## EXERCISE PROMPT
Retype the part of the data that opens with the line containing "[440, 46, 499, 333]" and closes with the line containing "Silver vehicle on the street", including both of those lines.

## RECORDS

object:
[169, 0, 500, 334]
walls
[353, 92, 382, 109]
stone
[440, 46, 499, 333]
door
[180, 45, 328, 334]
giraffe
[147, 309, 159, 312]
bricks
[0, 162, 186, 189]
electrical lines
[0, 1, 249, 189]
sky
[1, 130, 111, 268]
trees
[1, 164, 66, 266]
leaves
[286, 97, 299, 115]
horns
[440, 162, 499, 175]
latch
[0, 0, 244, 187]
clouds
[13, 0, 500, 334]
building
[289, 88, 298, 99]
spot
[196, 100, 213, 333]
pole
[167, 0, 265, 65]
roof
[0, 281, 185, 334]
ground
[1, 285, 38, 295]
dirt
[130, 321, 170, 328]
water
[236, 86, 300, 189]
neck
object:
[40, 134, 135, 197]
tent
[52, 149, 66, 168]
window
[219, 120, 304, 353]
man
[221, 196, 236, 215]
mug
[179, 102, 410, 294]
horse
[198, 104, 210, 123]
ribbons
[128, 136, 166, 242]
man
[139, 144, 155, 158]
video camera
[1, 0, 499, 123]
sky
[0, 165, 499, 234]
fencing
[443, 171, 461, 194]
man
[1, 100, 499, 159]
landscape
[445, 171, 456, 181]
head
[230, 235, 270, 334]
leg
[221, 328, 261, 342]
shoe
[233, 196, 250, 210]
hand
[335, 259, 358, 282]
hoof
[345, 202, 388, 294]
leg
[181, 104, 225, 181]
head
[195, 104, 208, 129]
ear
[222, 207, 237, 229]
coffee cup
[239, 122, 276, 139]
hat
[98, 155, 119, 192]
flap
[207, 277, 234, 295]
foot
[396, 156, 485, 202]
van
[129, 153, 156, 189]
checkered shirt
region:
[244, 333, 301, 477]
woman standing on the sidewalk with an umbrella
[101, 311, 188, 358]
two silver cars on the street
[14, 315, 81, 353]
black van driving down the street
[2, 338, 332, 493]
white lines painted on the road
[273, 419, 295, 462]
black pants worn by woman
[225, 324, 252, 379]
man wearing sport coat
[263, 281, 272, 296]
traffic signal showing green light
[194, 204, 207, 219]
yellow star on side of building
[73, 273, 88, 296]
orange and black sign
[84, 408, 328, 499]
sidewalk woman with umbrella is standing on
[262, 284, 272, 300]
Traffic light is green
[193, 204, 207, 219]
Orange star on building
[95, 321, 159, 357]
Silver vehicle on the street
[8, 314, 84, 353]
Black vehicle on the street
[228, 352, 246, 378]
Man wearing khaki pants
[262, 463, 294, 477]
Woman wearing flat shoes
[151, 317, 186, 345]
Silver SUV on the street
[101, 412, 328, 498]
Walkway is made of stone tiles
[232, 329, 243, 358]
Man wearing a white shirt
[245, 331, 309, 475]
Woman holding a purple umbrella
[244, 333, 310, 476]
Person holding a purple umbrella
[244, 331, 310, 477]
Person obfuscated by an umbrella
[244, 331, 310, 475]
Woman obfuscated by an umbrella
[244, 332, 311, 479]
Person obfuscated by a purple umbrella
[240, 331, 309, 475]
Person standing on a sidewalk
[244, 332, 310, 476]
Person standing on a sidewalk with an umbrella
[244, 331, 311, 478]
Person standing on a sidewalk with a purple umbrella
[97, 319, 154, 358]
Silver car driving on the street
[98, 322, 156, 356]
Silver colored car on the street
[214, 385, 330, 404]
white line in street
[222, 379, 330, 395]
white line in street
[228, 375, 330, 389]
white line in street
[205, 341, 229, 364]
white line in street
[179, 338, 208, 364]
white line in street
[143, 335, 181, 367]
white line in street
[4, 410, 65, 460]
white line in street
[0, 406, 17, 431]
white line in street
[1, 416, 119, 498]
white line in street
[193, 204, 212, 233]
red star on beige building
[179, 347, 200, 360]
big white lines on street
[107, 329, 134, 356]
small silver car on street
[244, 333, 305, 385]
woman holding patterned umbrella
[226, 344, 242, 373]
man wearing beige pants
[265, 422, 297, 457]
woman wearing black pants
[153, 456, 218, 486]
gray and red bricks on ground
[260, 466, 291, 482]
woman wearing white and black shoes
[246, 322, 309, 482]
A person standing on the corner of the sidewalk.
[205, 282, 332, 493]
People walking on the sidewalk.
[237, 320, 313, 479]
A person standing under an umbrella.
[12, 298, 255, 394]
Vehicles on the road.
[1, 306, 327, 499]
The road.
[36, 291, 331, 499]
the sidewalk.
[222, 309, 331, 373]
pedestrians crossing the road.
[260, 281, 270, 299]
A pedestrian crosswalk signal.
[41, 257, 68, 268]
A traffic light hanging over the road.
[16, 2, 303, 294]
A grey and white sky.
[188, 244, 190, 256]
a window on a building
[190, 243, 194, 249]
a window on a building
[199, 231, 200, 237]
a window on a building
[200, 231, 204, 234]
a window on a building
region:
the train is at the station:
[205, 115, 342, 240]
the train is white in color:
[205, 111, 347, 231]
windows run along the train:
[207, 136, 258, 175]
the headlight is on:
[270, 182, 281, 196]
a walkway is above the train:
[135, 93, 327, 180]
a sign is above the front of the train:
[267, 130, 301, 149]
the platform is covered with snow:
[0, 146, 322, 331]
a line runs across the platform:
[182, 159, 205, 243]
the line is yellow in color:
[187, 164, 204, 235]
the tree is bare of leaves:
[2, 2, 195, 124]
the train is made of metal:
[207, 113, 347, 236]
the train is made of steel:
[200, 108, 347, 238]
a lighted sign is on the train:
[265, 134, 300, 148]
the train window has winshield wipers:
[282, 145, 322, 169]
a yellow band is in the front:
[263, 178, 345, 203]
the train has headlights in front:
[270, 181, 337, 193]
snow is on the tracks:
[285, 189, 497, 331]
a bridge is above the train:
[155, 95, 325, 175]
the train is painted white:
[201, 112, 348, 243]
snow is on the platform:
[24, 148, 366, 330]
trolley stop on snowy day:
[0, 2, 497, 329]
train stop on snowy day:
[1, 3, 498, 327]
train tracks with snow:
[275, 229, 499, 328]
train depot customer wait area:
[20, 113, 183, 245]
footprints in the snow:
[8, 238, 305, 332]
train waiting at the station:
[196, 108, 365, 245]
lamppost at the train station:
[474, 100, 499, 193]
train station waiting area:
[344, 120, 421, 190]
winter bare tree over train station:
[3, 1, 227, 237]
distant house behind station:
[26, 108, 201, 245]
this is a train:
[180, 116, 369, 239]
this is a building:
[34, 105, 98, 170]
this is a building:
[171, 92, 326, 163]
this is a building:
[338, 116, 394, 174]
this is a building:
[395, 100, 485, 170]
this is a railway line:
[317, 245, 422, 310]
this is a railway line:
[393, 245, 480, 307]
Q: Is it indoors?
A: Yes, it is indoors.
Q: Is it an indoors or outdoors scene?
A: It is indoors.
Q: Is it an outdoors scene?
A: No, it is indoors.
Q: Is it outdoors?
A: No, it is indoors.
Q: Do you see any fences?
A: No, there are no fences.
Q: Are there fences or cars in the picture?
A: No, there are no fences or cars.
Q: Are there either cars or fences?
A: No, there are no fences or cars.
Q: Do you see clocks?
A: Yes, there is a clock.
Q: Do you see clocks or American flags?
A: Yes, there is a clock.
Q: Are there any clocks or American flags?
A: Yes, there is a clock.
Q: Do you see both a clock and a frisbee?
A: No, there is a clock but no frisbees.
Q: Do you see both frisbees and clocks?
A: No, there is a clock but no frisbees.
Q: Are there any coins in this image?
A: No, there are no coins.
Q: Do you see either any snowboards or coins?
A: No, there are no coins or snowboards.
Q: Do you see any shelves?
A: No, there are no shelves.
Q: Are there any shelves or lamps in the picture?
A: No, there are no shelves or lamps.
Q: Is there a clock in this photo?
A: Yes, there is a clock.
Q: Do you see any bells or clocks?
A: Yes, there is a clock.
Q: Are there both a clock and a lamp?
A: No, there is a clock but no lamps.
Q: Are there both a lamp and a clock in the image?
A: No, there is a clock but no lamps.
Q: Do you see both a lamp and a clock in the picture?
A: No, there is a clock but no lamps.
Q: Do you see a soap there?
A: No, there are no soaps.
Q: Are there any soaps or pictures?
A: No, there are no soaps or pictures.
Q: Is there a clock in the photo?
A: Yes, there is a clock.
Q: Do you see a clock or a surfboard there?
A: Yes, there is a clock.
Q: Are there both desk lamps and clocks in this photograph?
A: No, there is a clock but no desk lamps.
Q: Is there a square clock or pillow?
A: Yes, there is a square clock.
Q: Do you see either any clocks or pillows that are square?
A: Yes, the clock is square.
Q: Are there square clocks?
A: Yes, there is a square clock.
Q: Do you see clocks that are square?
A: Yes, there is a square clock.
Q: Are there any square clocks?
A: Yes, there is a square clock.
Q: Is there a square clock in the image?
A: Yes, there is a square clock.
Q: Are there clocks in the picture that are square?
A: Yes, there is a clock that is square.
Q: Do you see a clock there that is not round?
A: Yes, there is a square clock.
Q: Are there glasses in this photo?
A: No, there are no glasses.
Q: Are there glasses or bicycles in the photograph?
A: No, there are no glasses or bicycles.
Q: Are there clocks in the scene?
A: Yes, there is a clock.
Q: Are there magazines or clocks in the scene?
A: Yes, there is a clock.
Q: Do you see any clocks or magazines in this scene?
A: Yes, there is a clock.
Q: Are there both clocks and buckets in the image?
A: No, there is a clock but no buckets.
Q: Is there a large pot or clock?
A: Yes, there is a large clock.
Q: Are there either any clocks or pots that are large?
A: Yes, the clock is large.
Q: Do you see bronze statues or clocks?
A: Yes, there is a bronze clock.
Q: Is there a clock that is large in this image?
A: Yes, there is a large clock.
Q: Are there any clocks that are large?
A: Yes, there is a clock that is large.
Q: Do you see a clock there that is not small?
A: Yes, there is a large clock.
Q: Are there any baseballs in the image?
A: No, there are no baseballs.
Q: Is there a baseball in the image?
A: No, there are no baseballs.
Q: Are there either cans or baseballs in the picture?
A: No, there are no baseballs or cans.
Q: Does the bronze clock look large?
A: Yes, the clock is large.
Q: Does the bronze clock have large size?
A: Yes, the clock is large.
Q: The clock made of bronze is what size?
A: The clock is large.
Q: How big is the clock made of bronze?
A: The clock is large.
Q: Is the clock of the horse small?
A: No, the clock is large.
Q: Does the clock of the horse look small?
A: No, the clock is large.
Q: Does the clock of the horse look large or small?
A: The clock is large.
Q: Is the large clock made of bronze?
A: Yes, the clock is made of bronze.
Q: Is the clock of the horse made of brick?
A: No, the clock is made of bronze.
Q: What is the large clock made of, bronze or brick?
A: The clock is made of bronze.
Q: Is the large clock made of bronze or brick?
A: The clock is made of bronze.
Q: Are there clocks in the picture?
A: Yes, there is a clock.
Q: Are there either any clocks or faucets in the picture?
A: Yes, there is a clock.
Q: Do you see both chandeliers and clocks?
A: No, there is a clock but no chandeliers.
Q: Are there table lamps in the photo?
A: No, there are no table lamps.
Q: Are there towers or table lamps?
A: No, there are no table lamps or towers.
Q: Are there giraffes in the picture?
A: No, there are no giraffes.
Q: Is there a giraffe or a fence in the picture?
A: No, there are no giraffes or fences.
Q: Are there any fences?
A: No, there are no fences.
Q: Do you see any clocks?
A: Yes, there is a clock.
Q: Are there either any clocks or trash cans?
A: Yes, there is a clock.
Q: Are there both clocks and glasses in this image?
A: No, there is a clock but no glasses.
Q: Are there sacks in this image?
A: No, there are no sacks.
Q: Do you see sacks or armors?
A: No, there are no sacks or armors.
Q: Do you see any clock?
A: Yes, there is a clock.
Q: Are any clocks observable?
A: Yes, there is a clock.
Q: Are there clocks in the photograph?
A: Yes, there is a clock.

## TASK RESPONSE
[440, 46, 499, 333]
door
[180, 45, 328, 334]
giraffe
[147, 309, 159, 312]
bricks
[0, 162, 186, 189]
electrical lines
[0, 1, 249, 189]
sky
[1, 130, 111, 268]
trees
[1, 164, 66, 266]
leaves
[286, 97, 299, 115]
horns
[440, 162, 499, 175]
latch
[0, 0, 244, 187]
clouds
[13, 0, 500, 334]
building
[289, 88, 298, 99]
spot
[196, 100, 213, 333]
pole
[167, 0, 265, 65]
roof
[0, 281, 185, 334]
ground
[1, 285, 38, 295]
dirt
[130, 321, 170, 328]
water
[236, 86, 300, 189]
neck
object:
[40, 134, 135, 197]
tent
[52, 149, 66, 168]
window
[219, 120, 304, 353]
man
[221, 196, 236, 215]
mug
[179, 102, 410, 294]
horse
[198, 104, 210, 123]
ribbons
[128, 136, 166, 242]
man
[139, 144, 155, 158]
video camera
[1, 0, 499, 123]
sky
[0, 165, 499, 234]
fencing
[443, 171, 461, 194]
man
[1, 100, 499, 159]
landscape
[445, 171, 456, 181]
head
[230, 235, 270, 334]
leg
[221, 328, 261, 342]
shoe
[233, 196, 250, 210]
hand
[335, 259, 358, 282]
hoof
[345, 202, 388, 294]
leg
[181, 104, 225, 181]
head
[195, 104, 208, 129]
ear
[222, 207, 237, 229]
coffee cup
[239, 122, 276, 139]
hat
[98, 155, 119, 192]
flap
[207, 277, 234, 295]
foot
[396, 156, 485, 202]
van
[129, 153, 156, 189]
checkered shirt
region:
[244, 333, 301, 477]
woman standing on the sidewalk with an umbrella
[101, 311, 188, 358]
two silver cars on the street
[14, 315, 81, 353]
black van driving down the street
[2, 338, 332, 493]
white lines painted on the road
[273, 419, 295, 462]
black pants worn by woman
[225, 324, 252, 379]
man wearing sport coat
[263, 281, 272, 296]
traffic signal showing green light
[194, 204, 207, 219]
yellow star on side of building
[73, 273, 88, 296]
orange and black sign
[84, 408, 328, 499]
sidewalk woman with umbrella is standing on
[262, 284, 272, 300]
Traffic light is green
[193, 204, 207, 219]
Orange star on building
[95, 321, 159, 357]
Silver vehicle on the street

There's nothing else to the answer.